What the mass slaughter of civilians and even bombing a school bus full of children in Yemen couldn’t do, the murder of one of their own did: a growing list of major media companies have declared they are pulling out of a high profile investment summit in Riyadh set to start on October 23rd over the alleged Saudi state murder of Washington Post columnist and Saudi “insider” critic Jamal Khashoggi.
So far the list of media sponsors declaring their withdrawal from the Saudi-hosted Future Investment Initiative (FII) event include the Financial Times, Bloomberg, CNN and CNBC, as well as president of the World Bank, Jim Yong Kim, who indicated on Friday he would not be attending, according to The Guardian.
Notably the event has been described as largely the brainchild of the kingdom’s de facto ruler, crown prince Mohammed bin Salman, who is trying to draw international investments for his much-hyped and ambitious Vision 2030 project. But as of late Friday a burgeoning list of key names who say they will shun the summit are as follows: Arianna Huffington, Patrick Soon-Shiong (LA Times owner), CNBC anchor Andrew Ross Sorkin, Bob Bakish (Viacom chief executive), Dara Khosrowshahi (Uber’s chief executive), and the Economist’s editor-in-chief, Zanny Minton Beddoes, among others.
As of Friday World Bank President Jim Yong Kim had still been listed on the official FII website as a “confirmed speaker” — though a World Bank official said early the same day, “President Kim has previously informed the Saudi authorities that he will not be attending the Future Investment Initiative.”
The official, however, declined to indicate that it was specifically due to the Khashoggi disappearance — though as FT notes the FII summit “has suffered a number of defections after the disappearance of Saudi journalist Jamal Khashoggi.” The World Bank claimed President Kim’s cancellation is due to a “scheduling conflict” in what’s likely a thinly veiled excuse to avoid the controversy.
Some companies that were slated to attend have indicated they are withdrawing pending the outcome of formal investigations, but others have now pulled out unconditionally.
Bloomberg is the latest media company to pull out, according to a Friday statement: “Bloomberg will no longer serve as a media partner for the Future Investment Initiative,” a spokesperson said. “As we do with every major event in the region, we plan to cover any news from our regional news bureau.”

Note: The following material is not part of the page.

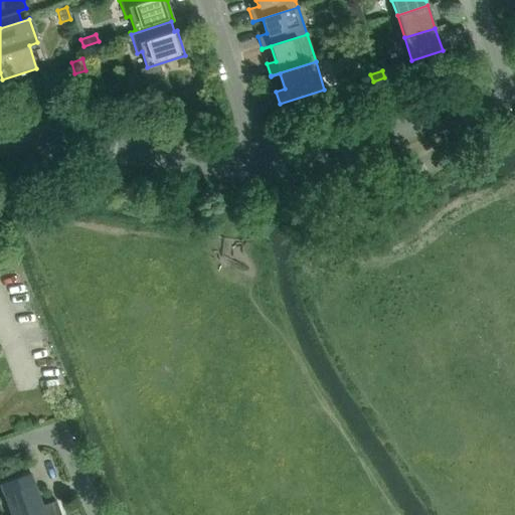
[(30,473),(0,483),(0,484),(11,514),(60,514),(56,501),(42,506),(30,473)]
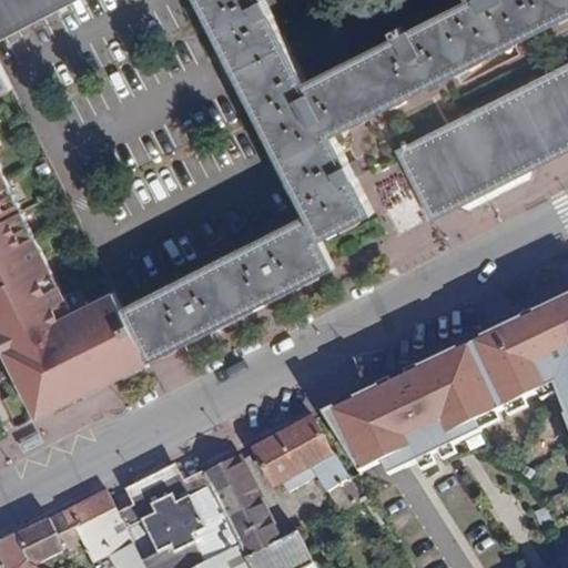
[(0,0),(0,34),(68,0),(198,0),(234,70),(288,42),(273,13),(266,0),(0,0)]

Though President Trump and other Western leaders have made softball comments and issued mild criticism against Saudi Arabia in the wake of the alleged October 2nd murder inside the Saudi consulate in Istanbul — with Trump very frankly saying that a Congressional proposal to block Saudi arms sales would be “hurting us” — it could be that a growing boycott of the FII and related projects could end up hitting Riyadh harder, as The Guardian notes:
Saudi Arabia’s ambitious Vision 2030 project – the brainchild of the kingdom’s de facto ruler, Crown Prince Mohammed bin Salman – is strongly dependent on overseas investment, and the apparent shunning of the prestigious FII conference will be as disturbing to Saudi policymakers as the more distant threat of a US-imposed ban on arms sales.
As some of the most visible global media companies continue to declare they’re pulling out of the conference, it is entirely possible and even likely that a full-on Western boycott of the event will gain momentum.

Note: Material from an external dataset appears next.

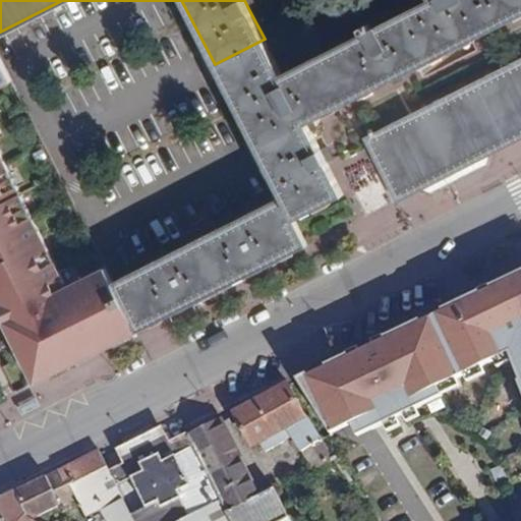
[(257,8),(252,0),(244,0),(250,12),(257,8)]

Meanwhile, a new Politico op-ed piece aptly noted, “How tragically ironic that in his disappearance and probable death, Khashoggi may have done more to get Washington to see the troubling reality of MBS’s Saudi Arabia than he ever could have done alive and in his writing.”
And then there’s this bombshell which was announced Thursday:
Sir Richard Branson has halted discussions with Saudi Arabia’s sovereign wealth fund about a planned $1bn investment in Virgin’s space companies. He has also suspended his participation in two advisory boards.
Perhaps the writing is on the wall for the “reformer” prince MbS as this is surely going to hurt.
Though we should note that the continued US-Saudi coalition carpet bombing of civilian areas in Yemen is still hardly receiving mention at all.